◆ Text shown:
= Beginning of Section =

This is an archive of the discontinued LLVM Phabricator instance.

[pstl] Fix a number of bugs with parallel partial sort
AbandonedPublic

Authored by nadiasvertex on Apr 3 2021, 2:37 PM.

Details

Reviewers
ldionne
jdoerfert
Group Reviewers
Restricted Project

Diff Detail

Event Timeline

nadiasvertex created this revision.Apr 3 2021, 2:37 PM
nadiasvertex requested review of this revision.Apr 3 2021, 2:37 PM
Herald added a project: Restricted Project. · View Herald Transcript
Herald added a reviewer: Restricted Project. · View Herald Transcript
Quuxplusone added inline comments.
pstl/include/pstl/internal/parallel_backend_omp.h
556–558

As long as you're changing these anyway, might as well simplify.

569

New lines 577, 570, 573: seems like you should undo these whitespace diffs (manually if necessary).

I don't suppose it would make sense to use a heap instead of linearly scanning the vector in __update_largest_item every time one is inserted? I mean, that's the whole point of non-parallel partial_sort... but I guess the idea here is that rearranging the elements once would be less cache-friendly than linearly scanning them multiple times?

600–601

if you wanted to keep this simple

619

That this ever worked indicates that we could use some more "evil" test cases with overloaded/deleted operator, and so on. The iterators in libcxx/test/support/test_iterators.h are already "evil" in this way; we'd just need some new tests that use those iterators with parallel algorithms.

My ADL senses are tingling with those ADL calls to begin and end.

(Are there tests for parallel partial_sort? If it's this buggy, why aren't those tests failing now?)

630

Gratuitous whitespace diff here lost the indentation of the trailing return type.

760

I think this was meant to call std::iter_swap(__current_item, __swap_item), actually. Calling std::swap qualified seems like a bug, but calling std::iter_swap qualified would be normal practice.

859

Technically, all of these ADL calls are unsafe and should be qualified, like __omp_backend::__parallel_stable_sort_body(...). You're changing so much in the PR currently that I feel like you should go ahead and ADL-proof it too; but I wouldn't make ADL the main point of the PR. ;)

nadiasvertex added inline comments.Apr 3 2021, 4:49 PM
pstl/include/pstl/internal/parallel_backend_omp.h
569

Yes, exactly. I didn't do timed tests, but when I look at managing a heap, operationally it's hard to see how it could be faster than the linear scan, when K is small. If K starts to get large, one wonders why a partial sort is even being done. If I maintain a heap there's a lot of copying and moving going on. This approach lets me overwrite existing items in place and enjoy the benefits of the cache for the search.

= End of Section =

◆ Tasks for this exercise:
[A] In the review page, what does the author say would happen if a heap were maintained?
[B] Reproduce the part of the review page that opens with the words containing "My ADL senses" and closes with "tests failing now?)".

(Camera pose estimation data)
= Beginning of Section =

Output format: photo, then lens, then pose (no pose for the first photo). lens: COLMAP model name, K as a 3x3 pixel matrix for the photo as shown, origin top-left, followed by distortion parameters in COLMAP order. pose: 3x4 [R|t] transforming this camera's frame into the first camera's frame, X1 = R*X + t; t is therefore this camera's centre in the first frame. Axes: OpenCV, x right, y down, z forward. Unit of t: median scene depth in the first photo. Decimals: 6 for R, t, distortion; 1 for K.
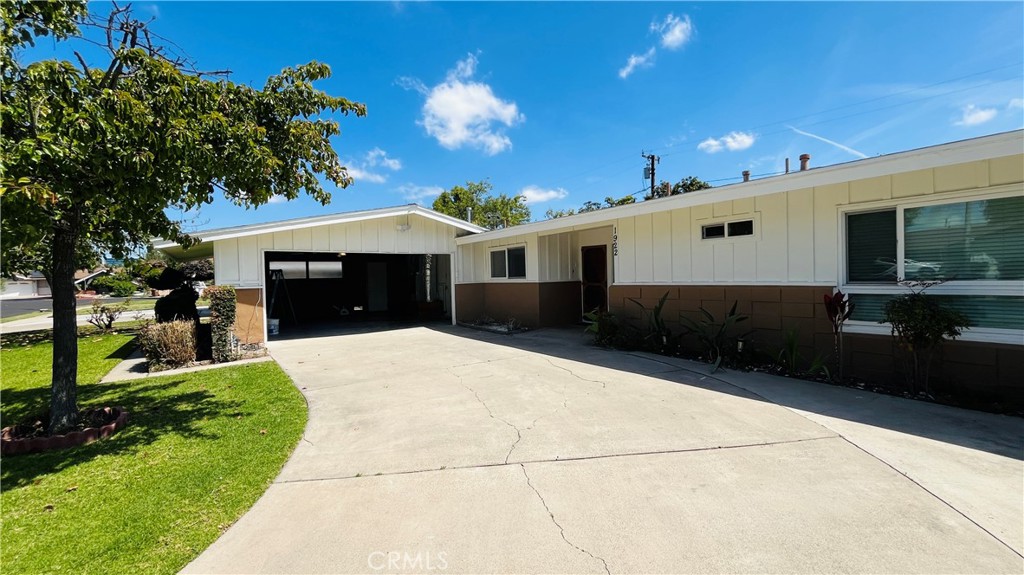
lens RADIAL K [[413.2, 0, 509.6], [0, 413.2, 283.3], [0, 0, 1]] dist [-0.007268, 0.000168]
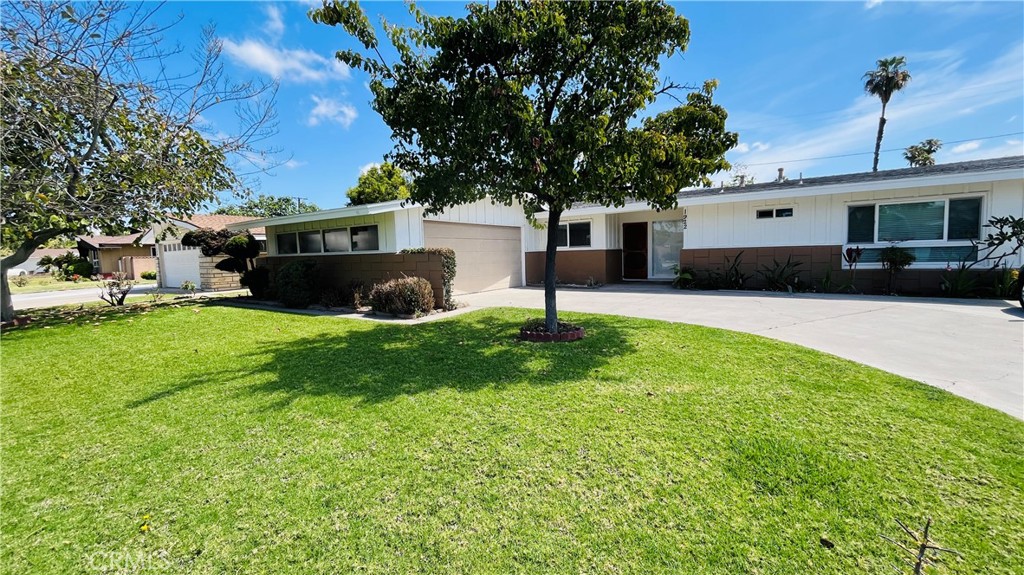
lens RADIAL K [[413.2, 0, 509.6], [0, 413.2, 283.3], [0, 0, 1]] dist [-0.007268, 0.000168]
pose [[0.956055, -0.028630, 0.291787, -1.004728], [0.012720, 0.998334, 0.056277, 0.045504], [-0.292912, -0.050093, 0.954826, -0.286898]]
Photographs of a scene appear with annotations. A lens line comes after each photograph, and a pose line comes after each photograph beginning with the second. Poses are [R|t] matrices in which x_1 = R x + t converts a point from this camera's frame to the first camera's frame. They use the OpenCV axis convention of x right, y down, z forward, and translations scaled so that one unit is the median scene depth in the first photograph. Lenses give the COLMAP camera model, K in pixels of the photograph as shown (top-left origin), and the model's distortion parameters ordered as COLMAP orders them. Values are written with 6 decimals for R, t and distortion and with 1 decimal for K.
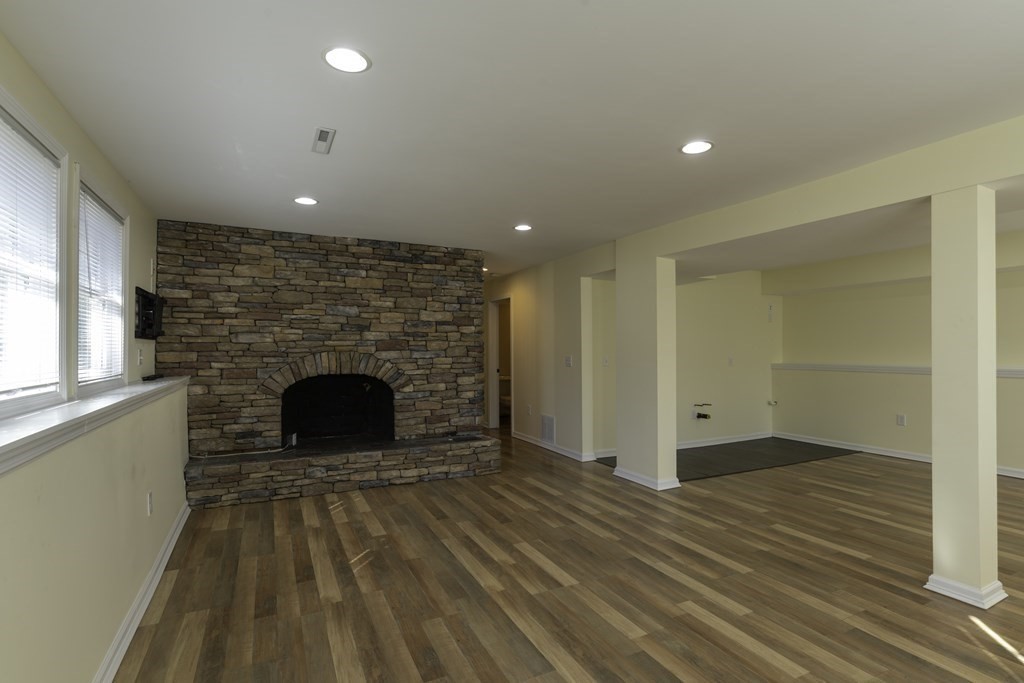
lens RADIAL K [[493.8, 0, 509.0], [0, 493.8, 347.1], [0, 0, 1]] dist [-0.012949, -0.000790]
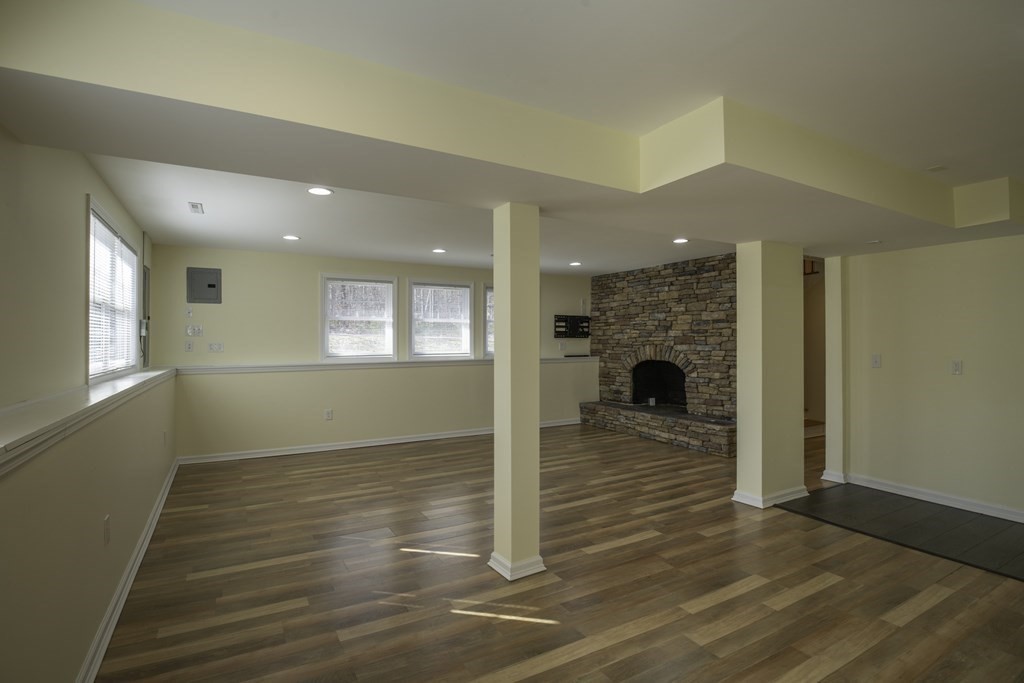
lens RADIAL K [[493.8, 0, 515.7], [0, 493.8, 338.6], [0, 0, 1]] dist [-0.012949, -0.000790]
pose [[0.067421, -0.000687, -0.997724, 1.131873], [0.007840, 0.999969, -0.000159, -0.012590], [0.997694, -0.007812, 0.067424, 0.507673]]
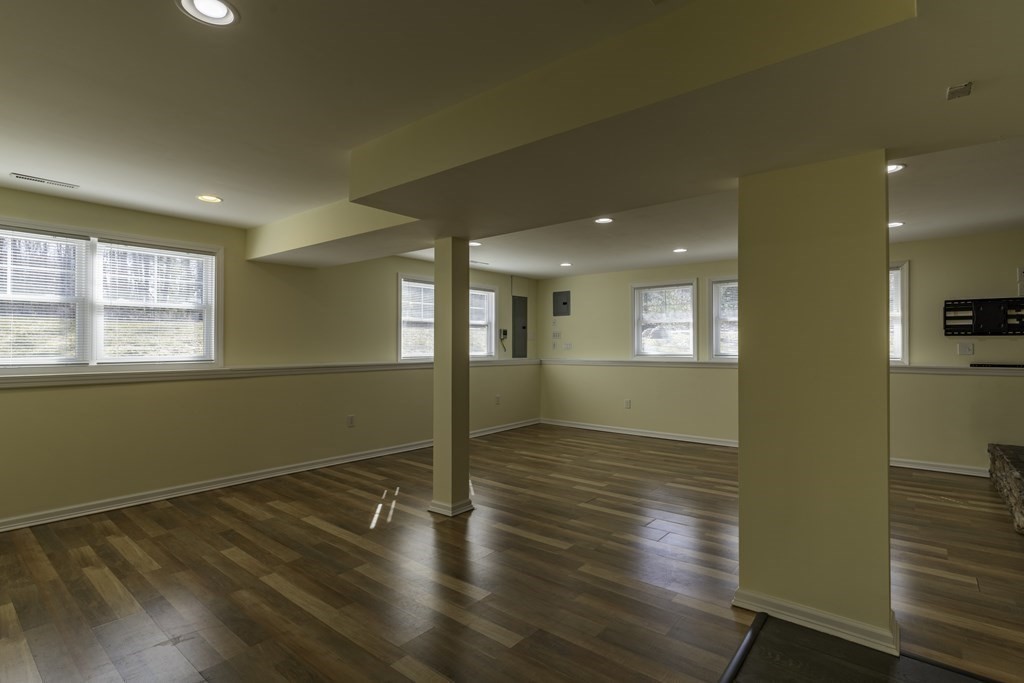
lens RADIAL K [[493.8, 0, 523.0], [0, 493.8, 341.7], [0, 0, 1]] dist [-0.012949, -0.000790]
pose [[-0.901773, 0.002238, -0.432204, 0.760362], [0.007197, 0.999926, -0.009838, 0.003238], [0.432150, -0.011982, -0.901722, 1.348523]]
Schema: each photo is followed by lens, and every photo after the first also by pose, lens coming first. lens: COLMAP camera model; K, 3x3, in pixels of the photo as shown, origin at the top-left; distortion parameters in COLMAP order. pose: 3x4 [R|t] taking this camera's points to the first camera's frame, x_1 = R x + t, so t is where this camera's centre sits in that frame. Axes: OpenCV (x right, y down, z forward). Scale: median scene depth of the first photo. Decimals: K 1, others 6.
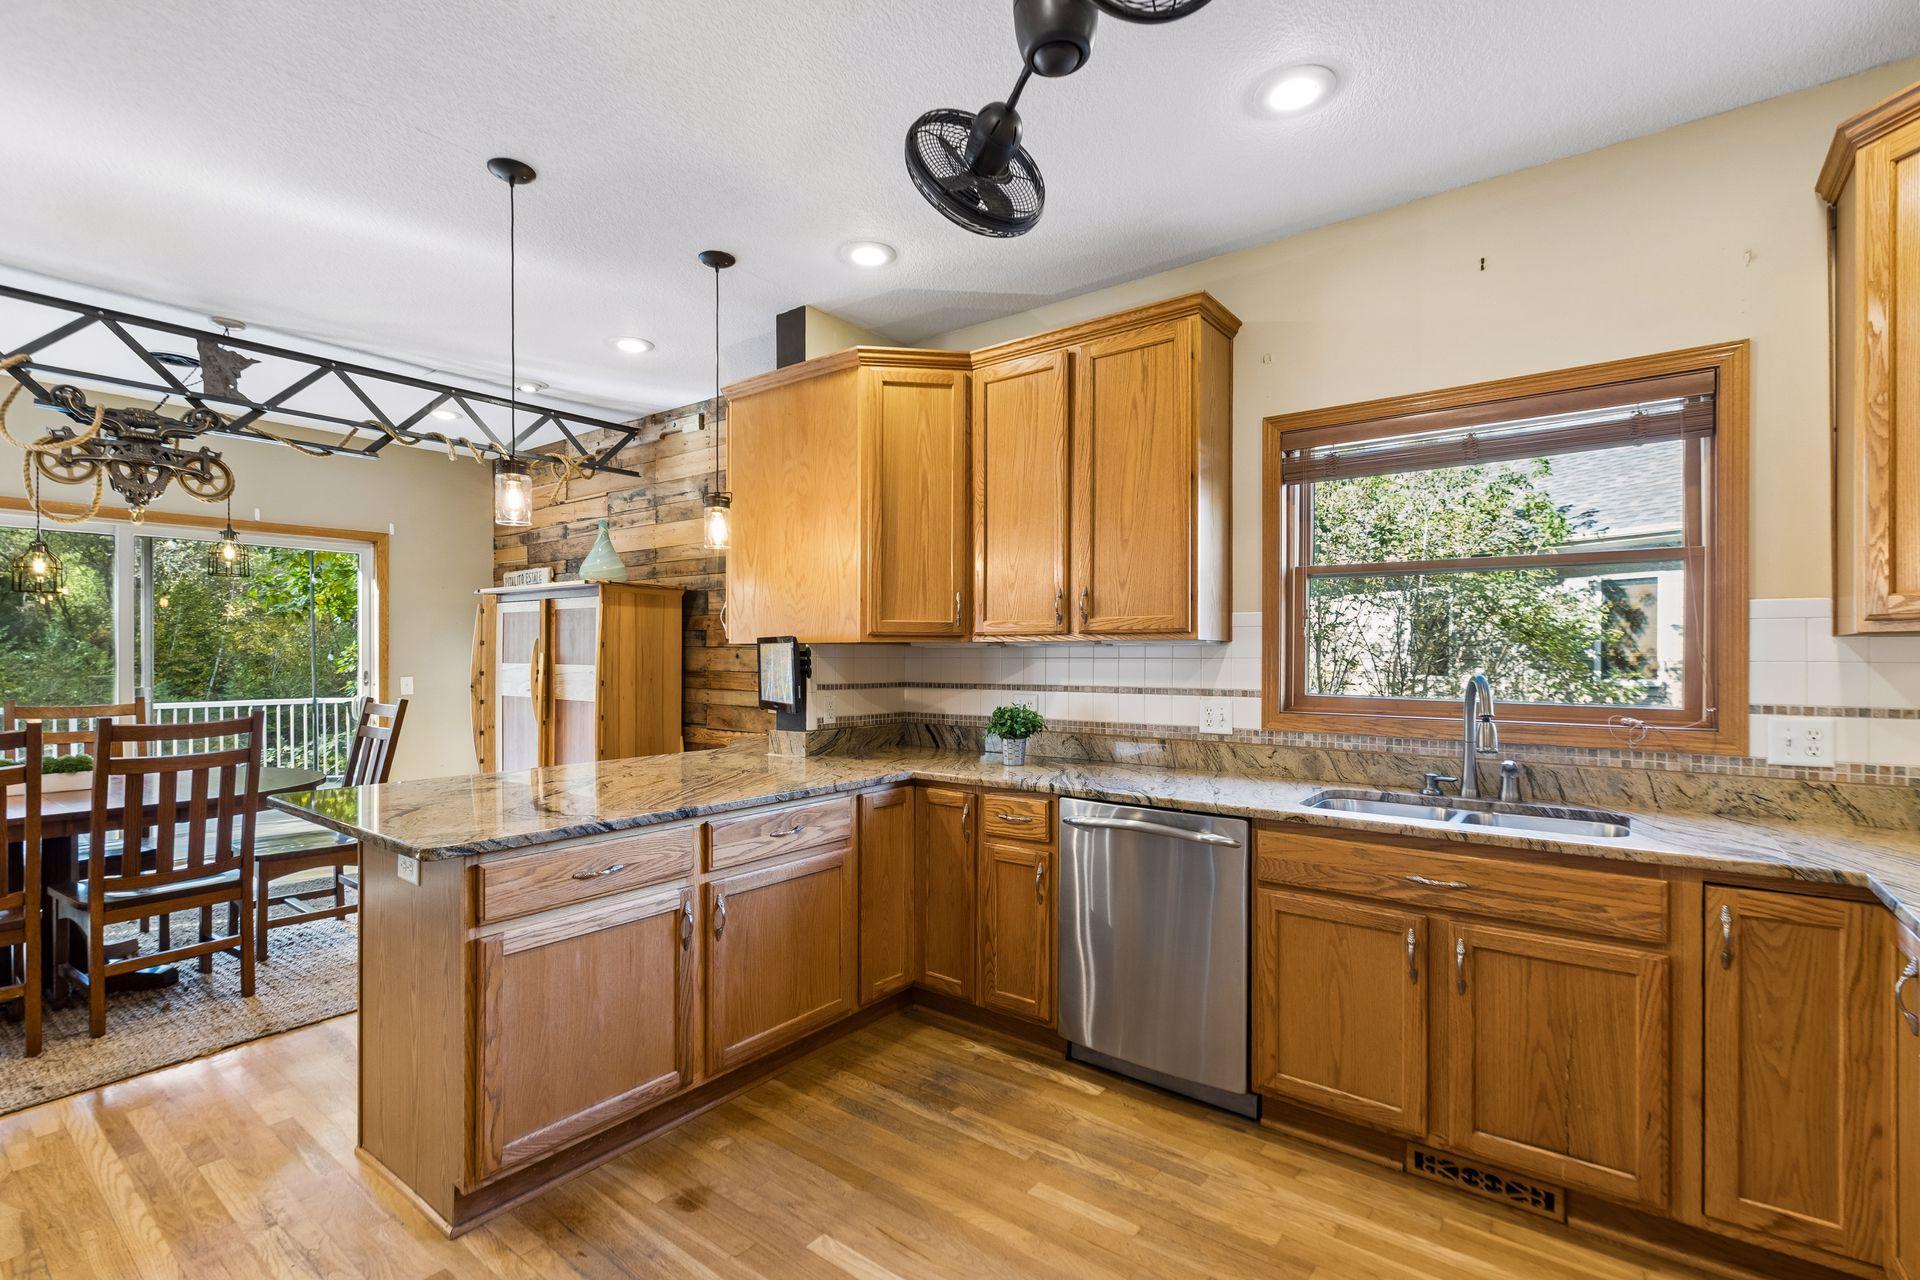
lens RADIAL K [[867.0, 0, 956.1], [0, 867.0, 655.5], [0, 0, 1]] dist [0.006945, -0.001372]
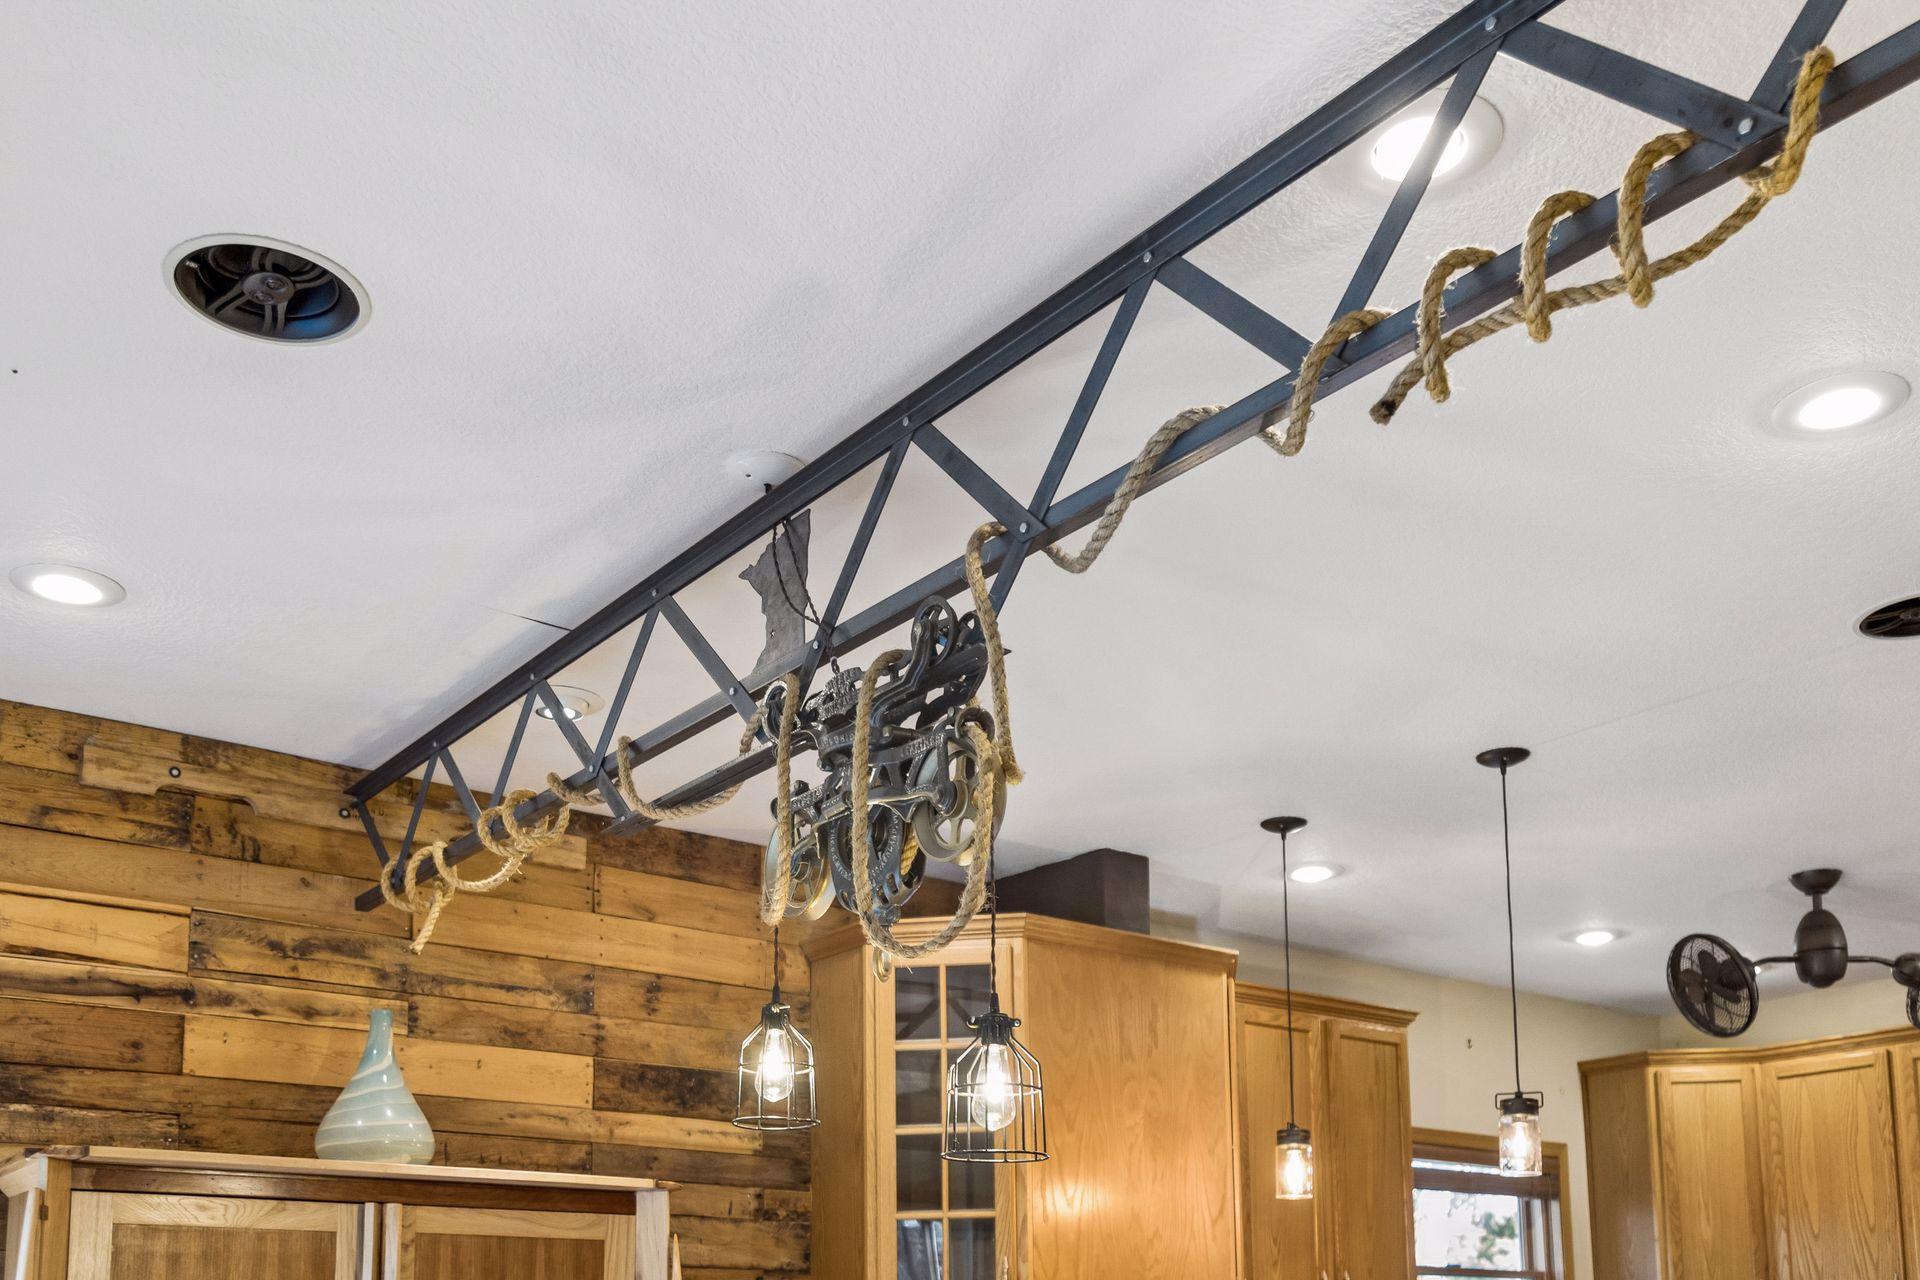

= End of Section =

◆ Answers by task:
[A] There would be a lot of copying and moving going on.

[B]
My ADL senses are tingling with those ADL calls to begin and end.

(Are there tests for parallel partial_sort? If it's this buggy, why aren't those tests failing now?)